Две фотографии Синатры – одна, где он в обнимку с Густавом, на другой целует в щеку сияющую Джудит Карвер.
– Как вы познакомились
– А что особенного он собой представляет? Так, головастик, вообразивший себя акулой. К тому же жутко вульгарен. Лицедей низкого пошиба. – Карвер усмехнулся. – Но моя жена обожала его, поэтому я прощал ему практически все. Он до сих пор пишет мне. Впрочем, скорее всего это делает за него секретарша. Недавно прислал свой последний компакт-диск.
– «Лос-Анджелес – Моя Прекрасная Леди»?
– Нет. «Дуэты».
– Надо же, самый новый, – заволновался Макс.
Он считал Синатру лучшим певцом. Теперь жалел, что перед отъездом не сходил в музыкальный магазин. До тюрьмы обычно покупал новые диски по вторникам и пятницам.
– Могу вам подарить, если хотите, – проговорил Карвер с улыбкой. – Я его даже не распечатал.
– Да что вы!
– Все в порядке, вы его получите. – Карвер дружески похлопал Макса по плечу и поднял взгляд на портрет.
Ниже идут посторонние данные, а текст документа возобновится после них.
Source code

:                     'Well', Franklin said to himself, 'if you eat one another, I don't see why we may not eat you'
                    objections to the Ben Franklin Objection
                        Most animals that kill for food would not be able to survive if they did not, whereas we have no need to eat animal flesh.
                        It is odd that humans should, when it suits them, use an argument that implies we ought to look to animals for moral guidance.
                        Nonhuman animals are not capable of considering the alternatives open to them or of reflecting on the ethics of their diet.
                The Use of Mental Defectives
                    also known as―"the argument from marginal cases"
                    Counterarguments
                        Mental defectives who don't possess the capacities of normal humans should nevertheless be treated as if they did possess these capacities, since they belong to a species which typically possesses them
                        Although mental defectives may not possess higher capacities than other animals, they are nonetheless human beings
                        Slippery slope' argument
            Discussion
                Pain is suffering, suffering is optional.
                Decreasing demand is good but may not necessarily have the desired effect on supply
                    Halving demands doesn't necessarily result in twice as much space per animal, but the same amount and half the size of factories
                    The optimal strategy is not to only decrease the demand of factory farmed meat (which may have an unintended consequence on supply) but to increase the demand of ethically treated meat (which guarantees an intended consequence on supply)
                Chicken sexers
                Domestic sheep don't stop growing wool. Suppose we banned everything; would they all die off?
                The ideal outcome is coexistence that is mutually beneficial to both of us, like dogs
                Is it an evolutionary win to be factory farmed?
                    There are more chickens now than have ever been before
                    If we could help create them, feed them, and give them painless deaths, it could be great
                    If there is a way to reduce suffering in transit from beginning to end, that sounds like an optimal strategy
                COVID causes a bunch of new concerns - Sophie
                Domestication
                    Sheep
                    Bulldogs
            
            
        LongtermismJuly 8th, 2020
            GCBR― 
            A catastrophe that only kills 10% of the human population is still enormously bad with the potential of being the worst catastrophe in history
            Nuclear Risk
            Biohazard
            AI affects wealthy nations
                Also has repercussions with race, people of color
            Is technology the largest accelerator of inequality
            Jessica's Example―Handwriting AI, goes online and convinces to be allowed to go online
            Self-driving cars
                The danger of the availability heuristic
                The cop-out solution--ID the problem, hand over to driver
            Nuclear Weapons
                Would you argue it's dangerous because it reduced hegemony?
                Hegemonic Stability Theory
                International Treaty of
Джудит Карвер здесь была постарше, чем на фотографиях. Аллейн безусловно похож на нее. Она сидела скрестив ноги, руки на коленях. На заднем плане на подставке стояла ваза с лилиями. Такая же, как на кофейном столике.
Только теперь Макс догадался, что его смущало в цветах. Они были искусственные.
Густав кивнул на портрет:
– Моя жена Джудит.
– Когда вы ее потеряли?
– Пять лет назад. Рак. – Он повернулся к Максу. – Мужьям тяжело хоронить своих жен. Лучше бы наоборот.
Макс кивнул. Он увидел, что на глаза Густава навернулись слезы, нижняя губа задрожала, и старик прикусил ее. Ему захотелось сказать что-нибудь успокаивающее, как-то отвлечь, но он не нашел подходящих слов.
Только сейчас Макс заметил, что они одеты одинаково. Густав тоже был в бежевом льняном костюме, белой рубашке и начищенных черных кожаных туфлях.
– Excusez-moi, Monsieur Gustav, [18] – произнес слуга сзади. Он принес Максу воды. Высокий бокал со льдом и ломтик лимона на широком круглом подносе.
18
Извините, мсье Густав (фр.).
Макс взял бокал и поблагодарил слугу кивком и улыбкой.
Карвер достал с полки фотографию. На ней старик, сияющий, сидел в кресле с младенцем на руках. С Чарли.
– Снято после крестин этого маленького мужчины, – пояснил Густав. – Какая прелесть.
Макс видел, старик действительно любит внука. Густав протянул фотографию Максу и двинулся вдоль камина, остановившись почти в самом конце. Достал небольшую фотографию из заднего ряда. Постоял, вглядываясь, потом показал Максу. На ней фотограф запечатлел всю семью. В центре патриарх с внуком. По бокам четыре дочери. Три похожи на мать, – красивые, а последняя была невысокая, полная, похожая на молодого папу в женском платье. Рядом с ней стояли Франческа и Аллейн. С другого края примостился еще мужчина, примерно возраста Аллейна, но выше ростом, с темными короткими волосами. Видимо, зять.